近年の森林環境や社会構造の変化は、野生動物の分布域や行動パターンに影響を与え、人との軋轢も増加しています。本研究室が研究対象としているツキノワグマについては、農作物被害や人身被害の軽減が望まれていますが、個体数密度や繁殖力が低く、捕獲圧に対して脆弱な一面を持っています。すなわち、本種の保護管理には、個体群の絶滅と被害の発生という二つの相反するリスクを最小化する「リスク管理」が求められます。長野県軽井沢町周辺では、20年以上にわたってNPO法人ピッキオがツキノワグマの調査を行っており、個体の成長、分散、冬眠などに関する情報が蓄積されてきました。当研究室ではピッキオと共同研究を進め、野外調査を行うとともに、遺伝学や統計学の手法を駆使してデータの解析にあたっています。これら多くの個体数かつ長期的研究の成果は、動物の社会性の進化を理解することに大きく貢献するだけでなく、応用として効果的な保護管理方法の確立にも寄与することが期待されています。

o生き物のストレスに着目した生理生態学・保全生理学的研究

アンカー 2

ストレスという概念が生まれてからおよそ70年がたち、ストレスはいまや日常生活でもよく耳にするほど一般的な言葉になりました。ストレスと聞くとネガティブな印象を持たれることが多いですが、実は生き物が野外で生きていくためには必要な生理機構なのです。副腎皮質から分泌されるグルココルチコイドを主軸とするストレス反応は、エネルギー産生や代謝、免疫などに影響し、生き物の身体をストレスイベントに対処できるようにしてくれます。
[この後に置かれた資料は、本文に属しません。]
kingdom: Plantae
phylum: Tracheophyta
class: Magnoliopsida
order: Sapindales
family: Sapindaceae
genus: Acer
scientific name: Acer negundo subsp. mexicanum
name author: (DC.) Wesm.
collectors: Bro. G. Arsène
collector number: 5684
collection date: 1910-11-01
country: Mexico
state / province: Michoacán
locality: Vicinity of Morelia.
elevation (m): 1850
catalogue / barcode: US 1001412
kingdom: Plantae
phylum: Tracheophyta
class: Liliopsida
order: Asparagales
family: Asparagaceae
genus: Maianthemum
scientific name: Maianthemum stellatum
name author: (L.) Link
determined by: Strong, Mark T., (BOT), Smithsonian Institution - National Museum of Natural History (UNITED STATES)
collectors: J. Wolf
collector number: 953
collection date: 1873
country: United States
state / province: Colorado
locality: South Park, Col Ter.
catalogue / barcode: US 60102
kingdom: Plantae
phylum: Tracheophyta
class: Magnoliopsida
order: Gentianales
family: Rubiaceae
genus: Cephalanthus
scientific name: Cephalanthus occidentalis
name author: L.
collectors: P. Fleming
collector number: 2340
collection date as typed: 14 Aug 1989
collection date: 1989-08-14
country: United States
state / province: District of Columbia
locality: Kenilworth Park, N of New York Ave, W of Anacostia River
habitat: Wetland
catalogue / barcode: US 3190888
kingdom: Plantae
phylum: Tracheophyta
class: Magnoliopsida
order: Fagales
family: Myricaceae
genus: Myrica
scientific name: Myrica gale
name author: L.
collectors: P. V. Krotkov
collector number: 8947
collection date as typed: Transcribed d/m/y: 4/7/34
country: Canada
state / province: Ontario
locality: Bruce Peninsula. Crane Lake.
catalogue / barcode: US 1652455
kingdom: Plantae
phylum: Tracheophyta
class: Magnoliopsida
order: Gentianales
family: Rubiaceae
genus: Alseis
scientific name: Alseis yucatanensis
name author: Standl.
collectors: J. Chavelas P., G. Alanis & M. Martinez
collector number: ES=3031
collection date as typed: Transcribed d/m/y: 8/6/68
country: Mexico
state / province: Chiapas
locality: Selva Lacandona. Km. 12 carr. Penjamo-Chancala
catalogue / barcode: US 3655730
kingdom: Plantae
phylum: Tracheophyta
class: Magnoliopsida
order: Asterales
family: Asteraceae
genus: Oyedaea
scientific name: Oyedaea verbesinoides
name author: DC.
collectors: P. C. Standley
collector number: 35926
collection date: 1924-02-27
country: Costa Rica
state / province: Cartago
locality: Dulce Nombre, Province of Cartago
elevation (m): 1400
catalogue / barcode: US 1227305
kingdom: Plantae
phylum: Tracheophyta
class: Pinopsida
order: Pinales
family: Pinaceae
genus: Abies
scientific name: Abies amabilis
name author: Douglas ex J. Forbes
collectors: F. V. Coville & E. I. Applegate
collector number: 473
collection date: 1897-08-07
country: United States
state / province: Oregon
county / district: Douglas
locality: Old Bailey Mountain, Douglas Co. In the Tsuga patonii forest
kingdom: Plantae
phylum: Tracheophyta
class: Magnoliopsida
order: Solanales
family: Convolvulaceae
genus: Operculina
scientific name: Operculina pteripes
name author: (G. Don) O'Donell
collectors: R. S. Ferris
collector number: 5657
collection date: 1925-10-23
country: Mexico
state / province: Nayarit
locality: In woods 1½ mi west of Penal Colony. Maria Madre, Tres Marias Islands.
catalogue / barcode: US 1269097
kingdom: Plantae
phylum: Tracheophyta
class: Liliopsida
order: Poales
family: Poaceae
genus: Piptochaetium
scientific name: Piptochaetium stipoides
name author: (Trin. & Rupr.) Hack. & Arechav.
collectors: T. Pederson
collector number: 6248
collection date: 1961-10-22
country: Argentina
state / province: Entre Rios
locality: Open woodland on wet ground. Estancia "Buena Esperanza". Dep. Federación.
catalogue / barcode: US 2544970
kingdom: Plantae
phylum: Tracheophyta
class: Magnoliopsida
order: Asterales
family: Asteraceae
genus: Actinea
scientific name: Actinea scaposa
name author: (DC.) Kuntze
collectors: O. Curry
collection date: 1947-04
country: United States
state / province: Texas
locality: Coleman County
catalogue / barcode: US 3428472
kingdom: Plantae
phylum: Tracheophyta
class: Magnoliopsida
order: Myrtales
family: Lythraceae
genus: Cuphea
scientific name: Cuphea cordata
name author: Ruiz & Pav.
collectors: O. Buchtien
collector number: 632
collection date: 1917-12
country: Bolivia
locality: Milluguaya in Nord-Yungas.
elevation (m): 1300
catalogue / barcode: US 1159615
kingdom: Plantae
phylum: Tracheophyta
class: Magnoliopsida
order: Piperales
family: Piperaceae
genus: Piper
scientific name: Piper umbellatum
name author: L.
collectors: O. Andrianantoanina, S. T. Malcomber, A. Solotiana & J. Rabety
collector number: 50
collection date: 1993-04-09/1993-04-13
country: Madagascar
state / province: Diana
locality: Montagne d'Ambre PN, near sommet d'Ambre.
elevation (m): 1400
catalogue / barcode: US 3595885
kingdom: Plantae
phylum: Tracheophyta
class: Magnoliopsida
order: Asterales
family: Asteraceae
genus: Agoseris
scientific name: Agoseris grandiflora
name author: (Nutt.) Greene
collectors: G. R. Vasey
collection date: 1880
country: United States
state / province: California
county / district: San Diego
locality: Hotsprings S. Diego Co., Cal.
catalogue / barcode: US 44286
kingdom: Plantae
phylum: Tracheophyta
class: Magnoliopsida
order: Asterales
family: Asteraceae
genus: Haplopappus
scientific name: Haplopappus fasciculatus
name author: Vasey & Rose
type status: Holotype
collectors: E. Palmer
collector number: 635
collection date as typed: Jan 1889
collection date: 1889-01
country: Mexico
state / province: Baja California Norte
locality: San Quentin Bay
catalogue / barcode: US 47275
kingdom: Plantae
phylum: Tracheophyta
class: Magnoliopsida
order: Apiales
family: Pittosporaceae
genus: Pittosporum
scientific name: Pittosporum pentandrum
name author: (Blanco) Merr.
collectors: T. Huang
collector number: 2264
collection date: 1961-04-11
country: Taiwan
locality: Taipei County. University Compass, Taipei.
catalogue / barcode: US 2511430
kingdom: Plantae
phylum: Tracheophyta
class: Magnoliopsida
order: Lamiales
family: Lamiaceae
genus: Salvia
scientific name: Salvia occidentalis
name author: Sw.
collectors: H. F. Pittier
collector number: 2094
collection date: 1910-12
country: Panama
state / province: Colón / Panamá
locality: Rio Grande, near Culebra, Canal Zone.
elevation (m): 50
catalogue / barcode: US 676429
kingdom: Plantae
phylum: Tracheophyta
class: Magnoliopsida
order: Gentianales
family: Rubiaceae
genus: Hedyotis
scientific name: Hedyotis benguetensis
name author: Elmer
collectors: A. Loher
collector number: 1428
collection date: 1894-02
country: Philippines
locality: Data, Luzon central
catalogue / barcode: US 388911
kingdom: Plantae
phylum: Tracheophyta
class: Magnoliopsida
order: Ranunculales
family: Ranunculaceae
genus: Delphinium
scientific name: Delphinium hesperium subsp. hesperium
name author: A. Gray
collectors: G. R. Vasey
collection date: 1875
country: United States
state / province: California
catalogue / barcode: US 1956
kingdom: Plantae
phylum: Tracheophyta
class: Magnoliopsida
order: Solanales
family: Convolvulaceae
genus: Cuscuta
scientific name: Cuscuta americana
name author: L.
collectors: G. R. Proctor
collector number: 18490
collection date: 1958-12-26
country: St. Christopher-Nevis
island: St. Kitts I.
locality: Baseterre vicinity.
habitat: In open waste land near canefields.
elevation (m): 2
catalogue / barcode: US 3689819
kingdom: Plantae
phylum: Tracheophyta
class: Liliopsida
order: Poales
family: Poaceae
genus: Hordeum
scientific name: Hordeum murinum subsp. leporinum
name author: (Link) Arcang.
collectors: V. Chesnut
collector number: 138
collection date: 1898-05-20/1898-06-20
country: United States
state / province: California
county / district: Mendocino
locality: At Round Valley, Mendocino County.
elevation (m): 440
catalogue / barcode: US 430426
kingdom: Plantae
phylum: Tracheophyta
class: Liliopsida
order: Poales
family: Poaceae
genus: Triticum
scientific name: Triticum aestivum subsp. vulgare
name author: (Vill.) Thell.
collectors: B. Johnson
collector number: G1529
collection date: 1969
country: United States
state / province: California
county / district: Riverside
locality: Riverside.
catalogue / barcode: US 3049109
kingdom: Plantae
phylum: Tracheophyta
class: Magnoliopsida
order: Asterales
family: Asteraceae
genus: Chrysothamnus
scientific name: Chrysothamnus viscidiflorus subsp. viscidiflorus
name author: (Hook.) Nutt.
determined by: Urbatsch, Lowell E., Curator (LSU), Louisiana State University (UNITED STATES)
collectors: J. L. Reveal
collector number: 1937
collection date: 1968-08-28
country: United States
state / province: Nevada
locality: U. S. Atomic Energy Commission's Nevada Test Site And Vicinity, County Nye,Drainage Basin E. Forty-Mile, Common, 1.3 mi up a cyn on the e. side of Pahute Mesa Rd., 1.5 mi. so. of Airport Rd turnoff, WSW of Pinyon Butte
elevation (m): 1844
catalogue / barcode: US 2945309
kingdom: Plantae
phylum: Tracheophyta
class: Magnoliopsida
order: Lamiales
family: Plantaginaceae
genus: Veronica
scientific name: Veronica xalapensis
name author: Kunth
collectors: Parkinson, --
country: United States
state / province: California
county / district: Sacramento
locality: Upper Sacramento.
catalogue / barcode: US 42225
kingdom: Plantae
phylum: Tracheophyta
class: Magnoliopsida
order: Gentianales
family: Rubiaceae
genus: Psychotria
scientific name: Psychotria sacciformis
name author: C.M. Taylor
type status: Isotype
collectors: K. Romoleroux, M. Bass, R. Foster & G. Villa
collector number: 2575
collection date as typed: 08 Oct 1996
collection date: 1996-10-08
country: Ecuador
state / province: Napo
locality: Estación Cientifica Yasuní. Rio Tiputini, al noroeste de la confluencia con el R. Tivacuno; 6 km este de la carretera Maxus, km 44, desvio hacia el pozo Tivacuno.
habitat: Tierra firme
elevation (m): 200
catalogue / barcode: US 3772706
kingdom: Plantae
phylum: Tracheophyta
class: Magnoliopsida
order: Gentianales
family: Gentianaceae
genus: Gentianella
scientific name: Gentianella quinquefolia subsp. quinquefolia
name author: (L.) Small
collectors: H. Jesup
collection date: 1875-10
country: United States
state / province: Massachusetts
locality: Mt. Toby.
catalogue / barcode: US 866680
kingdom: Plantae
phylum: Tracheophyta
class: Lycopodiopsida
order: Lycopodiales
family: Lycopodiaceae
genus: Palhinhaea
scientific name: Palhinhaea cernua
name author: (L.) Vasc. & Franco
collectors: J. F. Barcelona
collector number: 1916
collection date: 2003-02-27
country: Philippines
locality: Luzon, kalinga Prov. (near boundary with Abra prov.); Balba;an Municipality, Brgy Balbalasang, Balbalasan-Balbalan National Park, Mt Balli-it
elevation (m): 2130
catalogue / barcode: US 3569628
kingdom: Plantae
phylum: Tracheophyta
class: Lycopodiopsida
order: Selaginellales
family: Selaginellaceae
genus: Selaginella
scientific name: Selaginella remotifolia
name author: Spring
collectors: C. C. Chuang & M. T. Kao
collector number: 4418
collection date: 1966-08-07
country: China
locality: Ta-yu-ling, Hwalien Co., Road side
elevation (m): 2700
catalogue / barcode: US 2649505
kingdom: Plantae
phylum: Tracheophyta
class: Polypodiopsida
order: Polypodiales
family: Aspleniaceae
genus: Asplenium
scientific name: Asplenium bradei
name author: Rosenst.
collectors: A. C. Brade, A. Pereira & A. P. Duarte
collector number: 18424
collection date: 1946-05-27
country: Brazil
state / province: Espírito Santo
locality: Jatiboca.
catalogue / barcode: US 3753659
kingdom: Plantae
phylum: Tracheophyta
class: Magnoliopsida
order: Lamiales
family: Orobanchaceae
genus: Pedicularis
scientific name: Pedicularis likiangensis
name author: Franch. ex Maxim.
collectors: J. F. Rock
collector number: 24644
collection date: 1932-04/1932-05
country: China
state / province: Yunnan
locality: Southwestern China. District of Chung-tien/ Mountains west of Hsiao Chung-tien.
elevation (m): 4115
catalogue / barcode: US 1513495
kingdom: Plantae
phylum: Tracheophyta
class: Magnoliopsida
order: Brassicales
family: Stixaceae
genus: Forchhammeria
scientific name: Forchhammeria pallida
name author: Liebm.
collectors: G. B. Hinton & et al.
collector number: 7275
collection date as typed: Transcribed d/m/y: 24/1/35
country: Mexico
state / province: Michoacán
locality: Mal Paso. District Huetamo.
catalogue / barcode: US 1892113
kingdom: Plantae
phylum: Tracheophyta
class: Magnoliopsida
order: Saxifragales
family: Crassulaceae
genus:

しかし、何かしらの影響でストレス反応が長期的に働き、グルココルチコイドの影響を長期間受けてしまうことを慢性ストレスと言い、これは生き物の健康を害することが分かっています。そのため、自然下で生息している生き物を対象にストレスを定量化することで、生理学的な適応メカニズムとしてストレスがどのように役に立っているのかだけではなく、生息環境下での健康状態を評価するなど、世界中で幅広い分類群を対象に多様な目的でストレスの測定が行われています。

私たちの研究室ではストレスに着目し、変化する自然環境でストレスが生物の生活にどのように関係しているのかを明らかにしようとしています(生理生態学)。また、ストレスを保全や管理に活かすためにどのような要因がストレスを引き起こすのかも明らかにしたいと考えています(保全生理学)。主な対象動物はリス科哺乳類ですが、必要に応じて様々な分類群を扱っています。また、研究結果を都市計画や都市環境の保全、外来種対策などに繋げていくのも目標に掲げています。ストレス以外にも、生理学的機構が関係するテーマにも取り組んでいます。

アンカー 3

o親子関係に着目した進化生態学・行動生態学

個体の発生から成熟に至るまで様々な過程において、子は親から影響を受けています。魚類であるサクラマスは、2000粒以上の卵を持っており、人工授精の方法が確立していることから、多数の半兄弟の集団を人為的に作成することが容易にできます。すなわち、遺伝学的なアプローチによって親による子への影響を評価するのに好適な材料であるといえます。本研究室では、これまで父親の影響に着目した様々な人工交配を行い、子の成長、分散、性成熟および生活史多型などに対する親の遺伝的な影響など、進化生態学に関わる面白い生命現象の解明に挑んでいます。